There is increasing evidence that nutritional interventions using low-fodmap diets can improve functional gastrointestinal symptoms in patients with IBS, especially via interactions with gut microbiota. It has been speculated that a subset of patients with IBS might have intolerances of food triggers, such as gluten and high-FODMAP foods, that could change gut microbiota and the metabolomes of patients with IBS, leading to deterioration in their symptoms.
People with intestinal disorders, such as Irritable Bowel Syndrome (IBS) and Irritable Bowel Disease (IBD), have been found to have altered microbiome compositions when compared with normal, healthy individuals.
Depression, anxiety, and other psychological conditions may affect gut bacterial responsiveness and trigger relapses in digestive problems. For some people with sensitive guts, the by-products of fermentation produce chronic symptoms of gas, bloating, abdominal pain, and distension. While fermenting prebiotic fibers is very healthy, one side effect is it produces gases, which may cause gas and stomach pain. While this fermentation is a natural, healthy process, intestinal bacteria may create excess amounts of gas when they encounter hard-to-digest fodmap, leading to all of the uncomfortable symptoms associated with Irritable Bowel Syndrome.
For those suffering from IBS, eating certain FODMAPs may cause symptoms like altered bowel movements (constipation, diarrhea, or a combination), excessive gas and bloating, flatulence, reflux, and stomach pain.

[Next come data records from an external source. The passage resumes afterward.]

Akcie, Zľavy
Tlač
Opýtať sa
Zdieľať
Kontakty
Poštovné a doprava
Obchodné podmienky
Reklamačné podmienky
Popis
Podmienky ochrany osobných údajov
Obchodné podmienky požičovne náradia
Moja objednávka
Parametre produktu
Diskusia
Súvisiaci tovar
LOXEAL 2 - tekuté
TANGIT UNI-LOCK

A low-fodmap diet is designed to help those suffering from Irritable Bowel Syndrome (IBS) gain better control of their symptoms by restricting some foods.
At the same time, diets that are low in these fermentable carbohydrates, low-FODMAP diets (short for fermentable oligo-, di-, monosaccharides, and polyols), are growing in popularity as treatment options to alleviate symptoms of irritable bowel syndrome and inflammatory bowel disease. Inspired by observed symptom reductions in patients with IBS, low-fermentable carbohydrate diets have emerged as an adjunctive strategy in multiple gut diseases. Furthermore, several studies have also indicated that low-FODMAP diets resulted in the opposite compositional effects in patients with gut disorders, that is, reductions of health-associated bacteria, such as Bifidobacterium, and alterations that are similar to those noted in dysbiosis systems. High-FODMAP foods, such as beans, wheat, lentils, and fibrous vegetables, are among the healthiest foods on the planet, and diets high in FODMAP foods, such as beans, have been linked to lower rates of heart disease, some types of cancer, and type-2 diabetes.